▶ Work instruction
Of all the entries below, only the lines from the one with "right ankle: (513, 417, 18)" up to and including the one with "left elbow: (631, 327, 11)" are to be duplicated exactly.

▶ Records
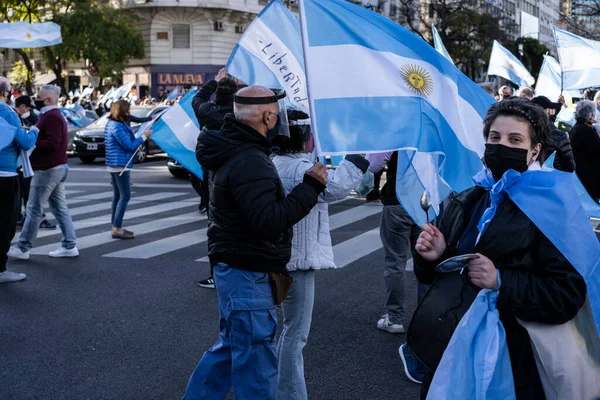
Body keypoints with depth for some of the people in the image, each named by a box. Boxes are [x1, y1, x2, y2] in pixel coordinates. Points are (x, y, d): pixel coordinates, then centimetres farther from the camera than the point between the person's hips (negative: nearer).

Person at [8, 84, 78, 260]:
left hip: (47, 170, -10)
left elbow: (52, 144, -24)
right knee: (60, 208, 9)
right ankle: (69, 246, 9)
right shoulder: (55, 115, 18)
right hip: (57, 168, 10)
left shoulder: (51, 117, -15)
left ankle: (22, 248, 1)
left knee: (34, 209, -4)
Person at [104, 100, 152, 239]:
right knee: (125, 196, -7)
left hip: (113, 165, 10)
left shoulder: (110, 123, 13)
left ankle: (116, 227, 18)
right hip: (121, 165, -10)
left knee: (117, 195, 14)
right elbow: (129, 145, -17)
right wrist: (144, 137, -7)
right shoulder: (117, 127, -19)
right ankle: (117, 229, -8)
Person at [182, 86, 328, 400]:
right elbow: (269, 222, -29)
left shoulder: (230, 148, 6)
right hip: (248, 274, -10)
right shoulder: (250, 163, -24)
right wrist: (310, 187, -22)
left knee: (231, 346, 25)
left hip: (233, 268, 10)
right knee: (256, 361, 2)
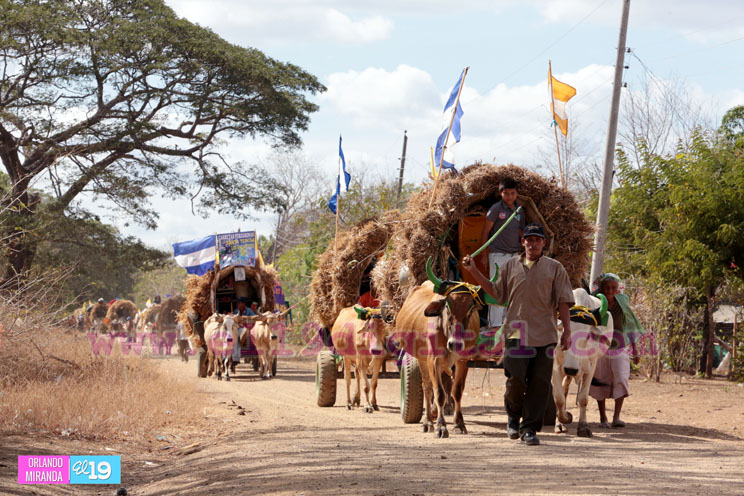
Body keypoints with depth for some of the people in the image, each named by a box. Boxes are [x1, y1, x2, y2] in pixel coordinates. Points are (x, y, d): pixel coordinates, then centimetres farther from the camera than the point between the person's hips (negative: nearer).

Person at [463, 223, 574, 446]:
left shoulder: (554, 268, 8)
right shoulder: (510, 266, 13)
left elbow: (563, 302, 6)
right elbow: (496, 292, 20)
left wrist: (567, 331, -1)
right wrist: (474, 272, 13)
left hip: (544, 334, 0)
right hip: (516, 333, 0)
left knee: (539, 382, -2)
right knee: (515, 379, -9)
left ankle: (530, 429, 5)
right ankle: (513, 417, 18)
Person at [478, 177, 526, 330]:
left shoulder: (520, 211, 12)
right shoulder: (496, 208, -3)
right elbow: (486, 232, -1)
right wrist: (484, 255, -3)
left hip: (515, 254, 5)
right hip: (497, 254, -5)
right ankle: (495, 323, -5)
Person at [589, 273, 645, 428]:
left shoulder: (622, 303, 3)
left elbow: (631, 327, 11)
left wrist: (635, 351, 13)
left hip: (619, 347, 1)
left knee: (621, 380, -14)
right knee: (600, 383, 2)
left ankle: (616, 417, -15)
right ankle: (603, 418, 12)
---
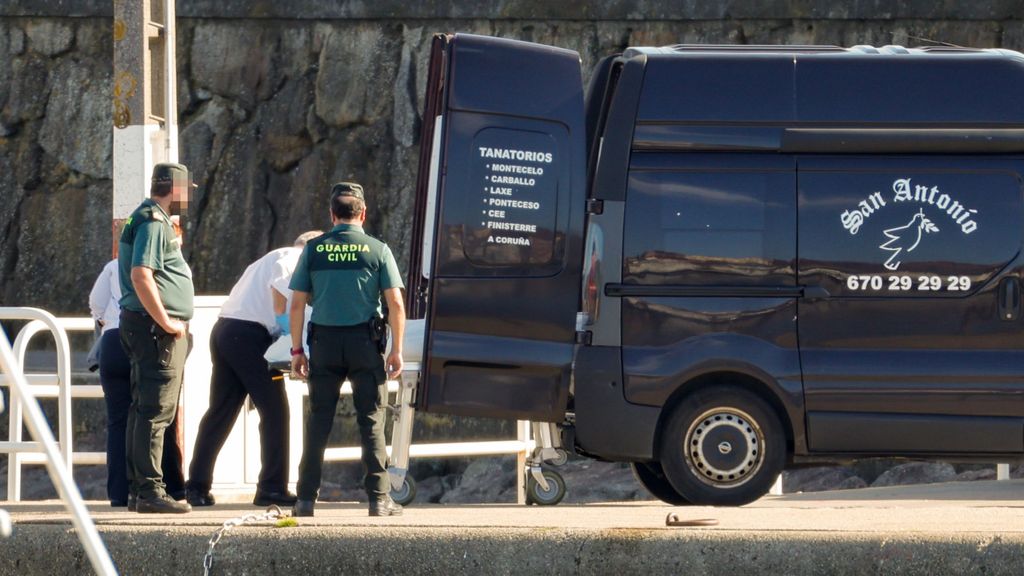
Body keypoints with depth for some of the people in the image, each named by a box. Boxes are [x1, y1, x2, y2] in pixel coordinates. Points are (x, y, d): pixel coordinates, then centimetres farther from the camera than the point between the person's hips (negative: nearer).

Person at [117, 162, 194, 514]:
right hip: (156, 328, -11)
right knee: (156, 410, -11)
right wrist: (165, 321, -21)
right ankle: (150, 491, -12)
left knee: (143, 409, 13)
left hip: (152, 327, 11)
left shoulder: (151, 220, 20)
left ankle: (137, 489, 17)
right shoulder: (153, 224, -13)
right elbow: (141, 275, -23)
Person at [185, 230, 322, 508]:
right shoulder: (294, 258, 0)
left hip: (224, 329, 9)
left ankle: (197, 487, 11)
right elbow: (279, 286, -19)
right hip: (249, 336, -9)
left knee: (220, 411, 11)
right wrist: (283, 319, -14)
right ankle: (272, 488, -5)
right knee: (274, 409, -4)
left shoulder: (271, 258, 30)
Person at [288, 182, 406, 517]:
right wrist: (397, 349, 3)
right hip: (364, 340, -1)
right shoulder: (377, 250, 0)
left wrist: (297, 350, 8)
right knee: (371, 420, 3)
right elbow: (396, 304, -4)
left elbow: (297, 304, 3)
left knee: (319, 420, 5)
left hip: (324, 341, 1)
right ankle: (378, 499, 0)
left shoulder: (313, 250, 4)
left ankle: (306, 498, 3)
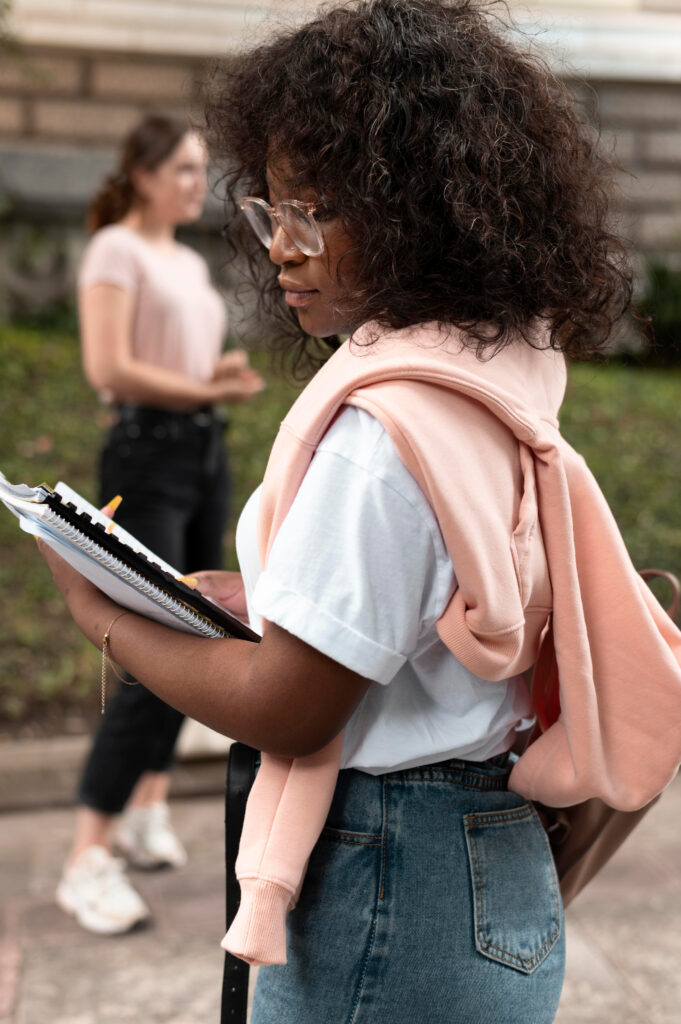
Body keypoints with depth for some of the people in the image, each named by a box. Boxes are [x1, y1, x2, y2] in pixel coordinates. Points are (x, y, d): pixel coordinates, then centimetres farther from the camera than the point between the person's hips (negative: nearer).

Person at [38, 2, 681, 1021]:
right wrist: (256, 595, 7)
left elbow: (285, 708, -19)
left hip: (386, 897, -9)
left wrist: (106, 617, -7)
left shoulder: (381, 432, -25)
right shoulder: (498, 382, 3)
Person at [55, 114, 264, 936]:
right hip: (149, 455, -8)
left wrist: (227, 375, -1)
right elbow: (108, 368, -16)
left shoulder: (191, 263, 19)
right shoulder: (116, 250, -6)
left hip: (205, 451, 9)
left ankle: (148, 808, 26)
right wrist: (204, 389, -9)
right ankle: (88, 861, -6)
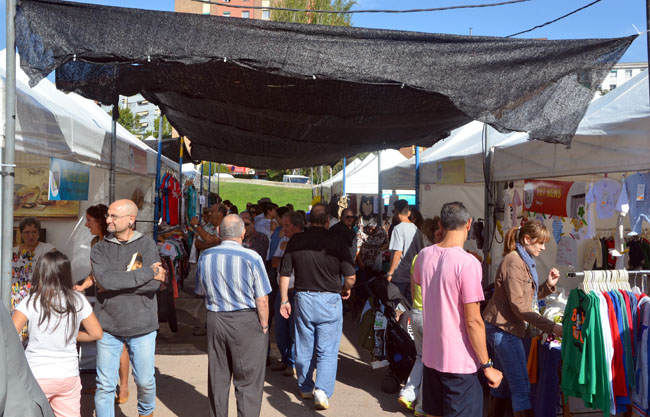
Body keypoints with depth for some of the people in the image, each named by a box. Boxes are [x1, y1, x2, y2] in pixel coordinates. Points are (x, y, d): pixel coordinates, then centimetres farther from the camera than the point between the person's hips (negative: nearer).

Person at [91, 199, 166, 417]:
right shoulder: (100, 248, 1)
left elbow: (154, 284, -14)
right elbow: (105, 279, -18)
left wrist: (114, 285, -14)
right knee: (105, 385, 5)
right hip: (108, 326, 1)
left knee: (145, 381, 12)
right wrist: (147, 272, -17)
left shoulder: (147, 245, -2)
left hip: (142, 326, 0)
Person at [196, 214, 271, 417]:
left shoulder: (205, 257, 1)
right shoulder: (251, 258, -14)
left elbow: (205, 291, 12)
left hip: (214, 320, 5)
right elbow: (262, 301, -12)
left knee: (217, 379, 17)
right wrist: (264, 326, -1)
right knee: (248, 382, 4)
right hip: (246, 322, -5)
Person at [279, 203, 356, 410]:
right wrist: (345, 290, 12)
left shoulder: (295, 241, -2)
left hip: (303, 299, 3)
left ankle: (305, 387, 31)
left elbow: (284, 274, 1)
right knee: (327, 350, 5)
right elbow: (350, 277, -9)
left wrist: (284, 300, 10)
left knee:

▶ Task solution
right ankle: (513, 417, 18)
Person at [478, 177, 526, 330]:
left shoulder: (520, 211, 12)
right shoulder: (496, 208, -3)
right elbow: (486, 232, -1)
right wrist: (484, 255, -3)
left hip: (515, 254, 5)
right hip: (497, 254, -5)
right ankle: (495, 323, -5)
Person at [589, 273, 645, 428]:
left shoulder: (622, 303, 3)
left elbow: (631, 327, 11)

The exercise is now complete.